Within the entries below, output exactly the lines between the line containing "middle pip: (351, 639)" and the line containing "pinky pip: (244, 280)", inclusive, and omit any picture.

==============================

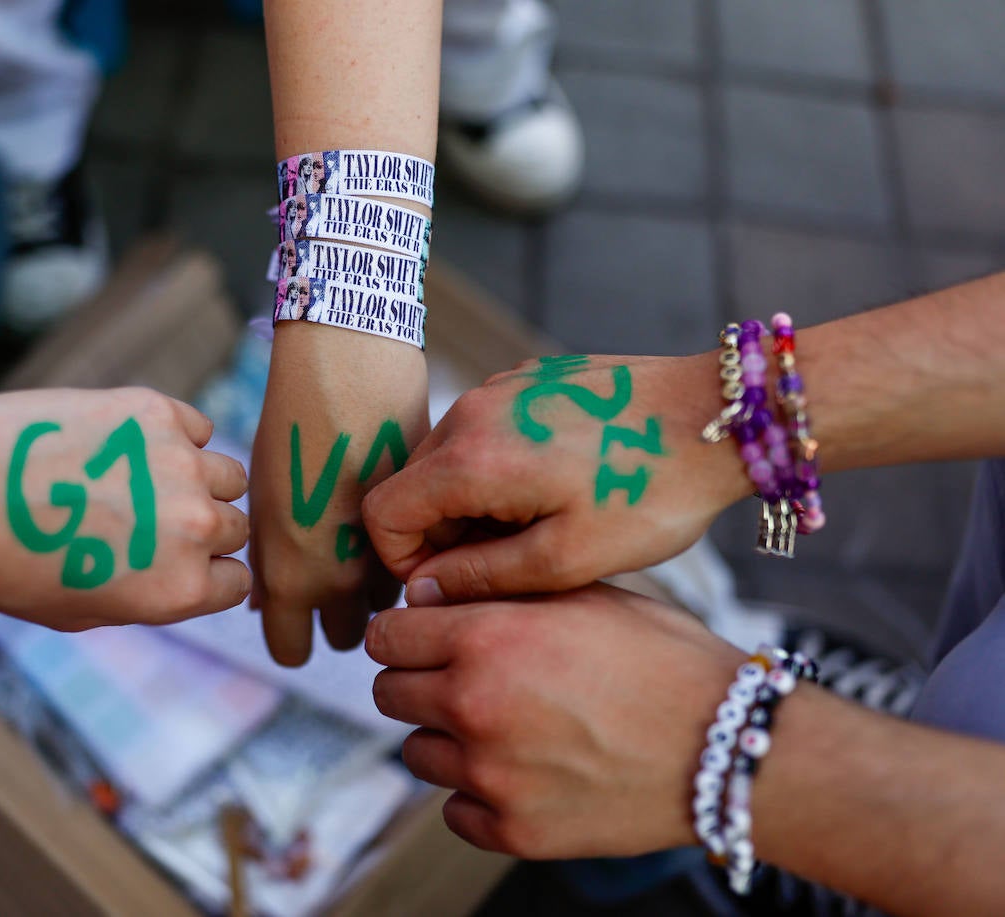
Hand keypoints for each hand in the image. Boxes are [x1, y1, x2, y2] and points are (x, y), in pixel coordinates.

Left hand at [0, 387, 250, 629]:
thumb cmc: (7, 562)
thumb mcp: (80, 613)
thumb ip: (145, 595)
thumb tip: (178, 572)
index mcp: (180, 589)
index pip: (238, 581)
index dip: (209, 572)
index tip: (179, 561)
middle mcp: (194, 528)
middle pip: (235, 526)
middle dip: (204, 528)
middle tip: (155, 519)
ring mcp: (181, 464)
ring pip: (228, 475)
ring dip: (199, 480)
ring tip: (147, 479)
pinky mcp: (156, 411)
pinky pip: (197, 426)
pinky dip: (178, 436)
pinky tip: (132, 445)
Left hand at [249, 325, 429, 665]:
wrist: (349, 366)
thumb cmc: (291, 424)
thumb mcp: (264, 496)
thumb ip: (270, 560)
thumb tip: (265, 606)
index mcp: (291, 575)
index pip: (292, 652)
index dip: (292, 637)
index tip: (296, 619)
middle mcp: (343, 578)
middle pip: (351, 639)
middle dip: (343, 618)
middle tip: (337, 578)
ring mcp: (394, 553)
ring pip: (394, 602)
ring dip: (384, 584)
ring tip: (371, 537)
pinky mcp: (433, 526)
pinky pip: (425, 561)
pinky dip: (418, 550)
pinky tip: (401, 512)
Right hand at [362, 354, 749, 604]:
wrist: (718, 416)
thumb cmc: (650, 492)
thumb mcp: (568, 558)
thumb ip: (481, 577)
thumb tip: (420, 592)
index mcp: (471, 458)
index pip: (385, 513)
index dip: (403, 562)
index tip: (453, 584)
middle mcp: (471, 411)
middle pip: (411, 485)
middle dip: (440, 534)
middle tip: (506, 564)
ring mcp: (499, 388)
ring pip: (445, 459)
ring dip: (469, 502)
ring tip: (536, 527)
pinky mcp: (527, 379)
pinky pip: (482, 432)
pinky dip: (495, 468)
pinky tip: (555, 487)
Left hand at [367, 584, 745, 857]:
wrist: (728, 746)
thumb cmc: (664, 659)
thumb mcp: (584, 595)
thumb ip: (502, 592)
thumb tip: (438, 596)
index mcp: (486, 638)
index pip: (387, 633)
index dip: (405, 630)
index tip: (422, 636)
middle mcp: (474, 705)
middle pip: (389, 692)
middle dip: (417, 680)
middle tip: (462, 678)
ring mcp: (490, 776)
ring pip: (416, 753)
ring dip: (445, 738)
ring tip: (502, 726)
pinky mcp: (513, 830)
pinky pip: (456, 810)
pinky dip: (477, 793)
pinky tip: (523, 771)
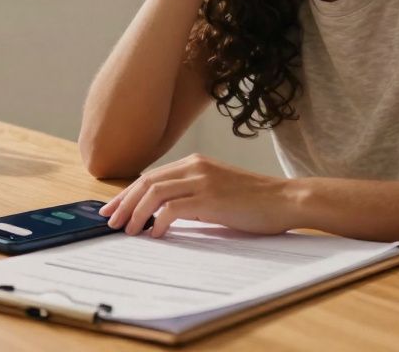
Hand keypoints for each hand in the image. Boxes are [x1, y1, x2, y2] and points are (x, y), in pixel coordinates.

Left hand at [98, 154, 294, 237]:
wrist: (286, 200)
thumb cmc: (255, 201)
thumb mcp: (217, 192)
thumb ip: (192, 197)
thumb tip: (164, 215)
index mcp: (196, 163)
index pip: (151, 176)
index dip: (128, 193)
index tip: (113, 209)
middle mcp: (196, 167)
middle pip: (146, 182)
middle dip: (124, 203)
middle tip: (111, 221)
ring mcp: (203, 181)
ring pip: (154, 193)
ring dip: (136, 213)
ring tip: (129, 231)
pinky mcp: (211, 199)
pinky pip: (173, 208)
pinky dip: (158, 222)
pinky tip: (155, 234)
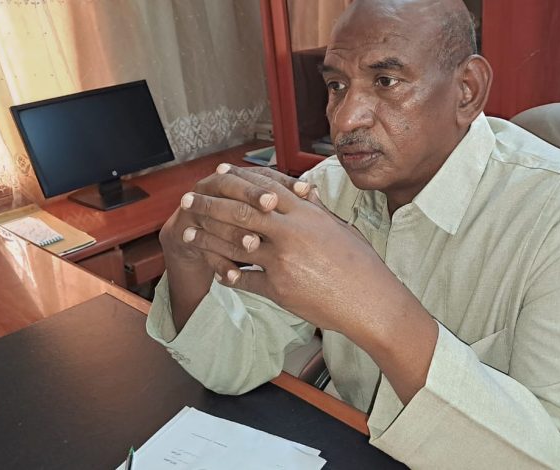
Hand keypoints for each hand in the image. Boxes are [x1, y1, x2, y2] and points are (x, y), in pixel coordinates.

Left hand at [180, 168, 438, 403]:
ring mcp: (283, 261)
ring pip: (234, 243)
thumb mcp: (340, 229)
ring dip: (207, 237)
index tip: (218, 175)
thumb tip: (304, 193)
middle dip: (210, 204)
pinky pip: (244, 280)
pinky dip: (228, 275)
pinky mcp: (279, 288)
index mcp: (307, 214)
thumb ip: (316, 211)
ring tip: (189, 232)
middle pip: (240, 211)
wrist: (370, 301)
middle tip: (190, 200)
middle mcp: (292, 232)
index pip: (264, 188)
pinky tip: (218, 273)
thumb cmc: (362, 266)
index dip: (237, 180)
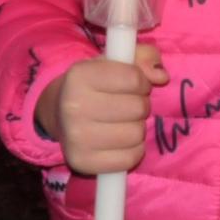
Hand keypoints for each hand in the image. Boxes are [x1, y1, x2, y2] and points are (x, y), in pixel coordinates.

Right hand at [38, 45, 166, 173]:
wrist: (59, 114)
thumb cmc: (94, 84)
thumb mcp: (115, 61)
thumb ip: (143, 57)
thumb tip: (161, 76)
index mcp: (80, 75)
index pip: (134, 79)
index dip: (142, 81)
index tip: (135, 84)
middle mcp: (74, 106)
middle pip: (138, 108)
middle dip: (140, 104)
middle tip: (128, 104)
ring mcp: (76, 138)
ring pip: (136, 134)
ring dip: (137, 127)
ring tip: (124, 122)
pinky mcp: (82, 162)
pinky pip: (130, 158)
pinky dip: (133, 150)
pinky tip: (121, 141)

==============================

Problem solution:
middle pip: (351, 639)
middle dip: (343, 618)
middle tip: (337, 578)
ring mcp: (394, 553)
ring pip: (394, 602)
ring dip: (384, 584)
ring tip: (371, 537)
pinky mcp: (433, 526)
pinky pip: (425, 561)
pinky dip: (418, 550)
pinky tip: (401, 512)
Right hand at [362, 354, 749, 604]:
wrist: (718, 416)
thumb cmc: (650, 492)
thumb mcp: (568, 558)
thumb ip: (481, 577)
thumb tip: (420, 592)
index mcp: (471, 458)
index pip: (385, 513)
index dip: (403, 562)
index tip: (453, 584)
middle mcp: (471, 411)
middle pip: (411, 485)
middle dip: (440, 534)
middle tip: (506, 564)
ring mcp: (499, 388)
ring pip: (445, 459)
ring dip: (469, 502)
ring tip: (536, 527)
pinky mcp: (527, 379)
pinky pip: (482, 432)
pinky dip: (495, 468)
pinky tip: (555, 487)
Left hand at [367, 584, 745, 857]:
wrist: (728, 746)
thumb cmc: (664, 659)
thumb mcp: (584, 595)
thumb ip: (502, 592)
thumb tip: (438, 596)
index mcp: (486, 638)
index pip: (387, 633)
index dip: (405, 630)
index tip: (422, 636)
middle mcp: (474, 705)
middle pip: (389, 692)
middle dip: (417, 680)
middle tip: (462, 678)
ring mcp: (490, 776)
ring pip: (416, 753)
ring dip: (445, 738)
ring tip: (502, 726)
pinky mcp: (513, 830)
pinky pip: (456, 810)
pinky dip: (477, 793)
pinky tip: (523, 771)
Hand keypoints for each hand in the image. Boxes are [x1, y1, x2, y2] and points are (x, y), in pixel coordinates.

Left hand at [98, 154, 294, 237]:
wrist: (286, 200)
thumb cmc: (255, 201)
thumb mcp: (217, 192)
thumb ip: (192, 197)
thumb tip: (164, 215)
index mcp: (196, 163)
index pip: (151, 176)
index dip: (128, 193)
index tip: (113, 209)
middle mcp: (196, 167)
middle pip: (146, 182)
middle dip: (124, 203)
middle tip: (111, 221)
ring mcp: (203, 181)
ring pip: (154, 193)
ring dip: (136, 213)
ring tip: (129, 231)
pinky mcp: (211, 199)
pinky pip: (173, 208)
pinky dip: (158, 222)
pinky tip: (155, 234)
Hand keypoints for each hand in the image. Boxes are [x1, y1, x2, y2] and points are (x, y), in pixel coordinates.

Left hand at [180, 168, 438, 403]:
ring mcp: (283, 261)
ring pip: (234, 243)
thumb mcp: (340, 229)
ring dip: (207, 237)
index tip: (218, 175)
thumb tip: (304, 193)
middle dip: (210, 204)
pinky pip: (244, 280)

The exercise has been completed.